Heritage goes on to suggest that the resolutions of 1799 were nothing more than a “solemn protest,” but that protest included some pretty tough language. To wit: “…the several states [...] being sovereign and independent, have the unquestionable right to judge [the constitution]; and that a nullification, by those sovereignties, of all unauthorized acts done under colour (sic) of that instrument, is the rightful remedy.”
Under the heading of “The Constitutional Path” Heritage draws attention to Madison’s doctrine of interposition, which is a bit ironic, given that such a concept is generally viewed as being more radical than nullification. It’s one thing to refuse to abide a certain act, it’s an entirely different thing to intervene and prevent that act from being carried out. To temper such ideas Heritage defines what activities represent interposition, and they suggest states can “arouse public opposition, challenge federal actions, and ultimately change or stop the objectionable action.”
Of course interposition was never defined under those specific terms, and throughout American history states have used interposition in a number of ways. The people of Wisconsin, with assistance from a judge and a sheriff, went so far as to break into the Racine County jail to free a kidnapped former slave and arrest two federal Marshalls and the man who claimed to be his “owner.”

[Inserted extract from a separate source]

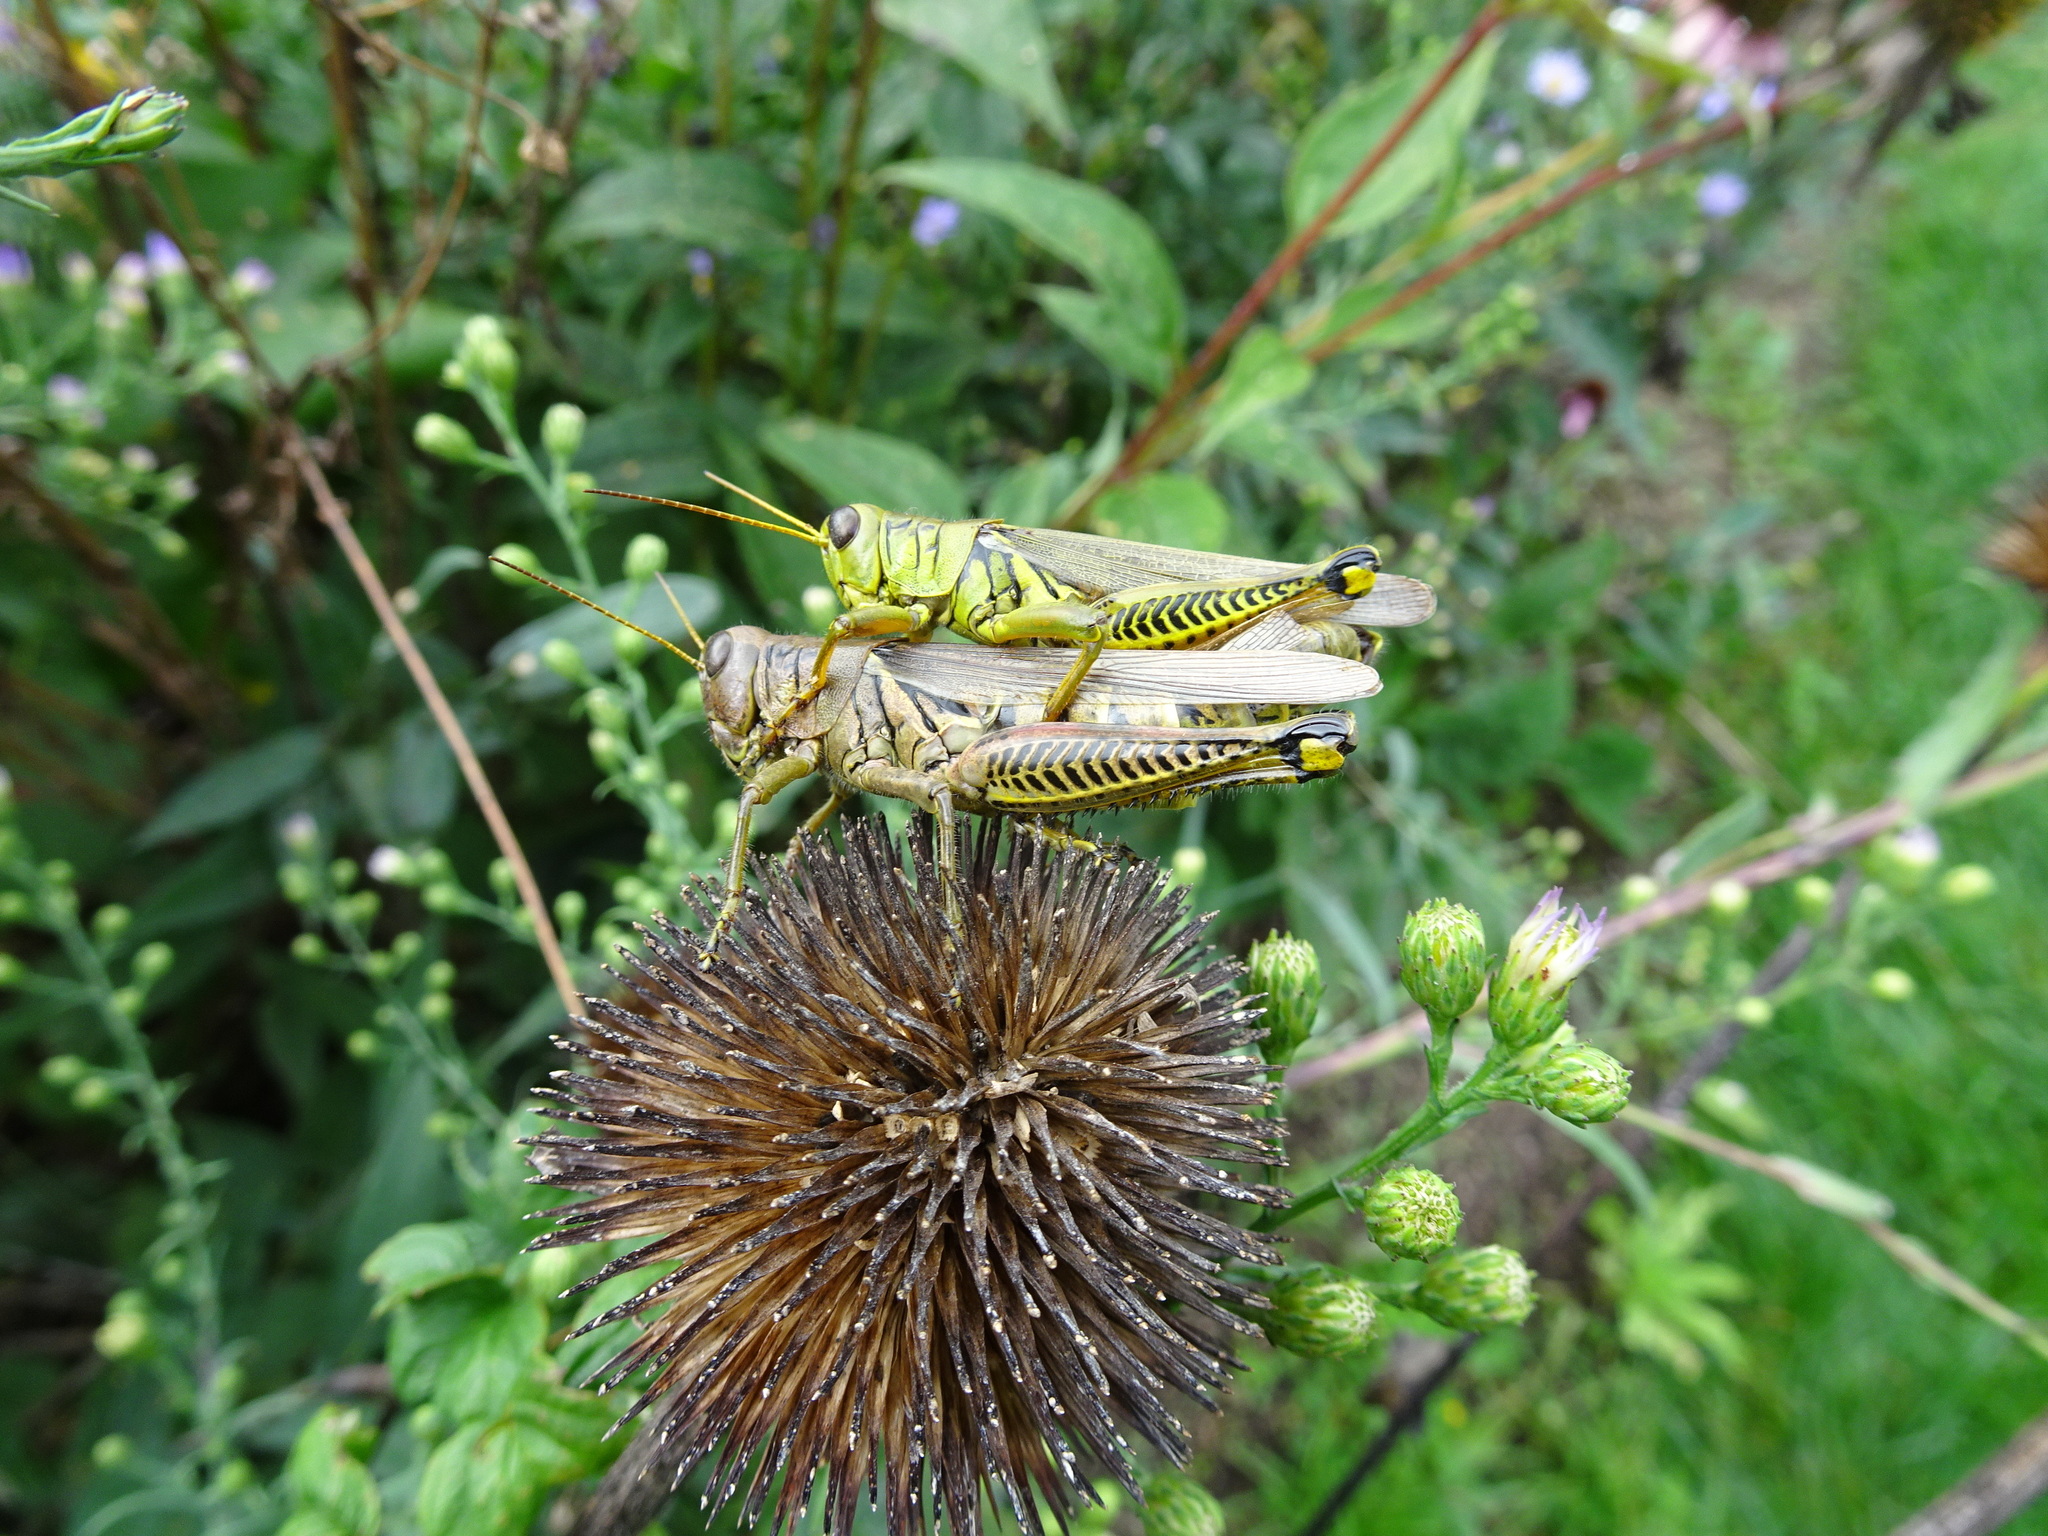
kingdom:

Finally, Ishmael writes that: “There is no ‘secret’ or ‘forgotten’ history here.” And, “There is no provision in the Constitution for states to ‘nullify’ a federal law, and I hope the liberty-minded will decline to try and breathe life into such an interpretation.” Well clearly there is some forgotten history here, unless Ishmael is simply obfuscating the record.
Proponents never claim that state nullification is a power found in the constitution; it’s not. Nullification came about as a response to additional powers not found in the constitution being usurped by the federal government. When the supposed confines of the constitution are abandoned by the feds, it makes little sense for states to worry about what is in the constitution and what is not, since clearly the document has been nullified already. At such a point the states must seek a “rightful remedy;” nullification and interposition are just that.